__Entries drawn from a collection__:
::::::::

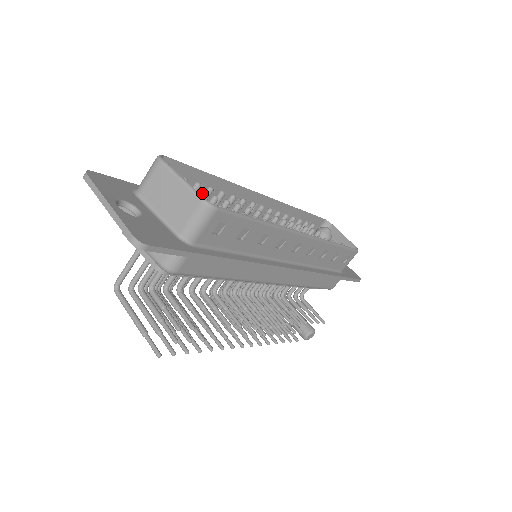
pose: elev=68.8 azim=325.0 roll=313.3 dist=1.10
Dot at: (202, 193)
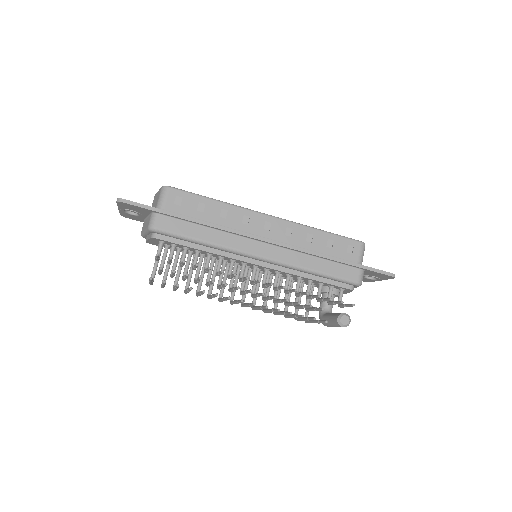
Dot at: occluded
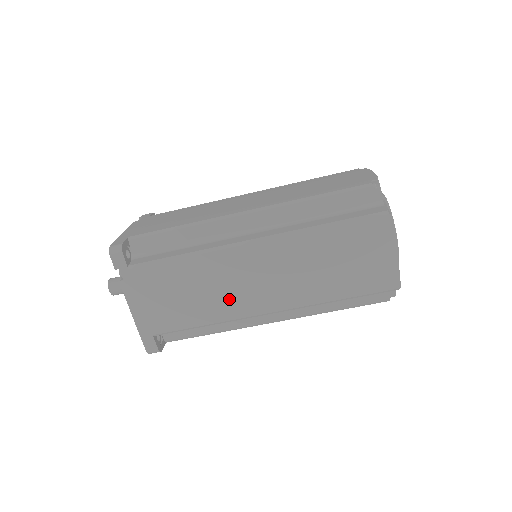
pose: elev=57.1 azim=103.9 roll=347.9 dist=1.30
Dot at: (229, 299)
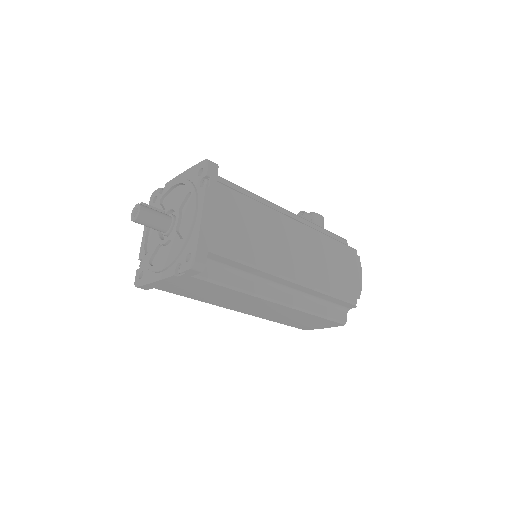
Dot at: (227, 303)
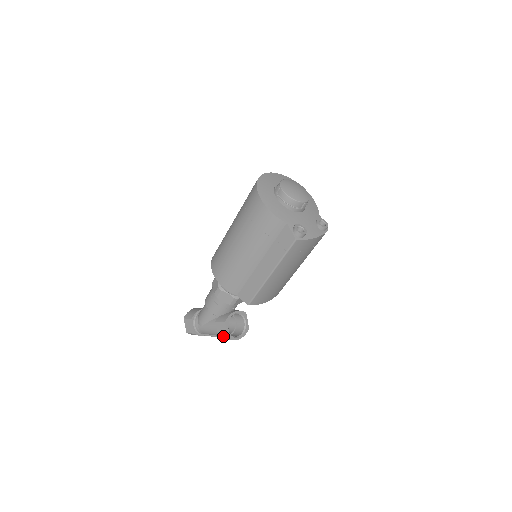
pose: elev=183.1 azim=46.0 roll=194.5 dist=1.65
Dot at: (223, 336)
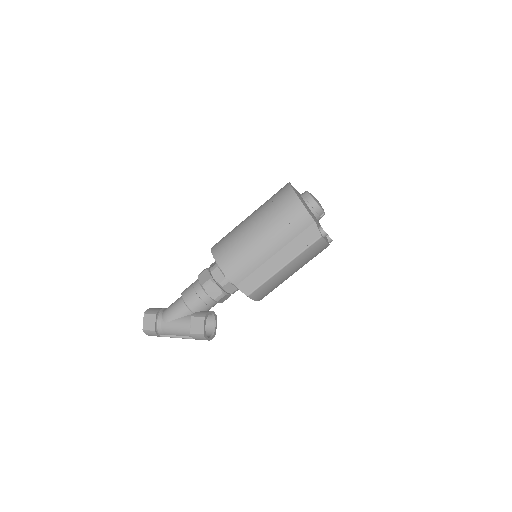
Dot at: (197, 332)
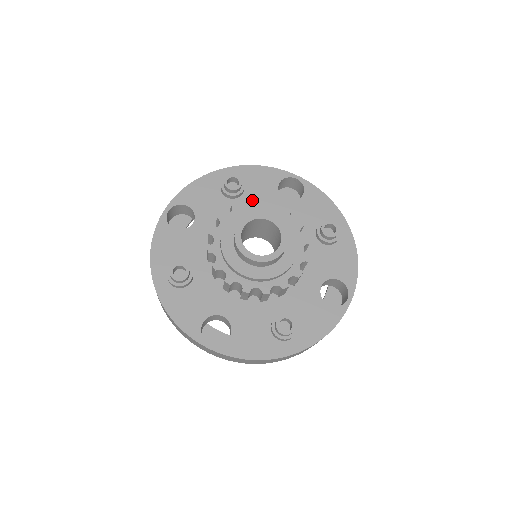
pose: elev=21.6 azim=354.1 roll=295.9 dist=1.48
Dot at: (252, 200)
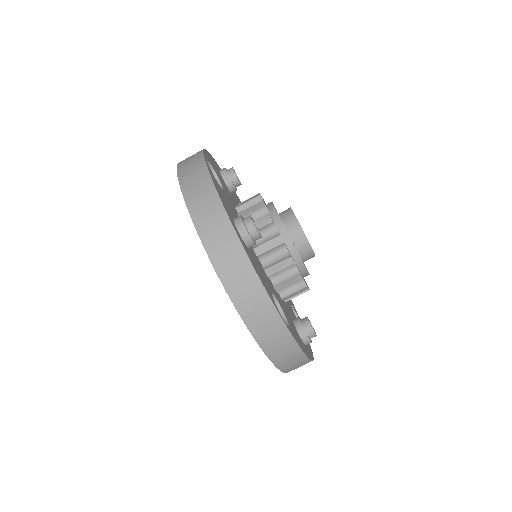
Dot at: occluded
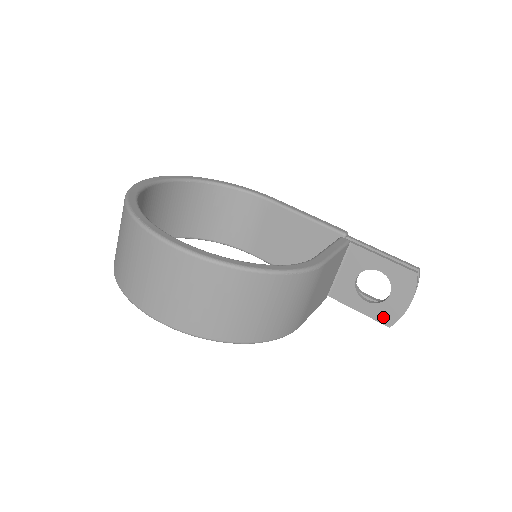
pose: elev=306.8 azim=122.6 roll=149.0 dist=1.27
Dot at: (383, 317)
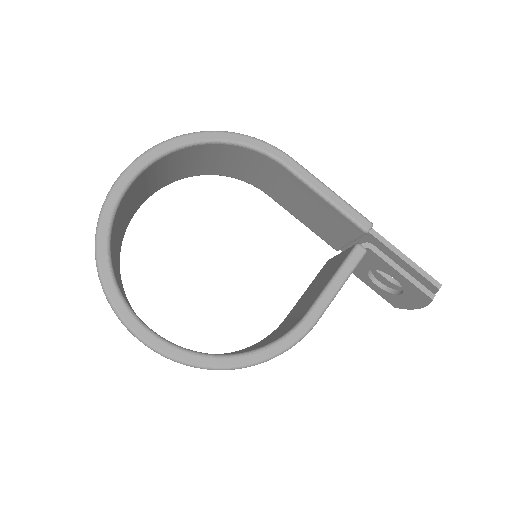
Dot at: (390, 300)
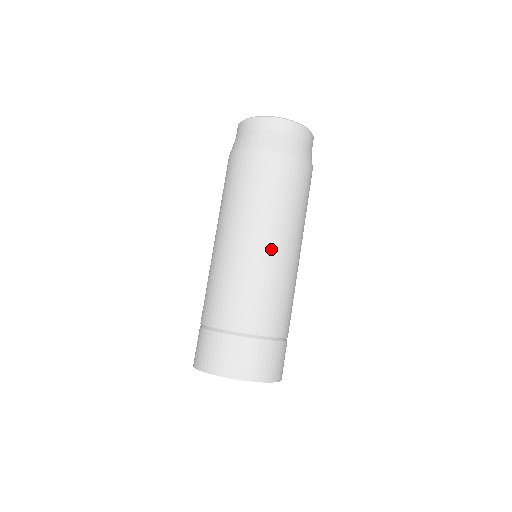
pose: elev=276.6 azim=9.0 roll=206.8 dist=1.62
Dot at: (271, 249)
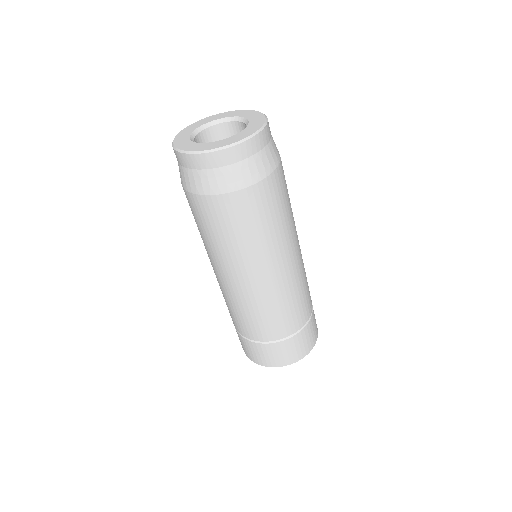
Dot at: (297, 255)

::::::::

__Do this__: Copy out every line of the listing above word for word, leaving the pictures out.

__Answer to this task__:
pose: elev=68.8 azim=325.0 roll=313.3 dist=1.10
Dot at: (202, 193)
Dot at: occluded
pose: elev=57.1 azim=103.9 roll=347.9 dist=1.30
Dot at: (229, 299)
Dot at: (227, 303)
pose: elev=183.1 azim=46.0 roll=194.5 dist=1.65
Dot at: (223, 336)
Dot at: (197, 332)
pose: elev=21.6 azim=354.1 roll=295.9 dist=1.48
Dot at: (252, 200)
Dot at: occluded
pose: elev=306.8 azim=122.6 roll=149.0 dist=1.27
Dot at: (383, 317)
Dot at: (390, 300)
pose: elev=276.6 azim=9.0 roll=206.8 dist=1.62
Dot at: (271, 249)
Dot at: (297, 255)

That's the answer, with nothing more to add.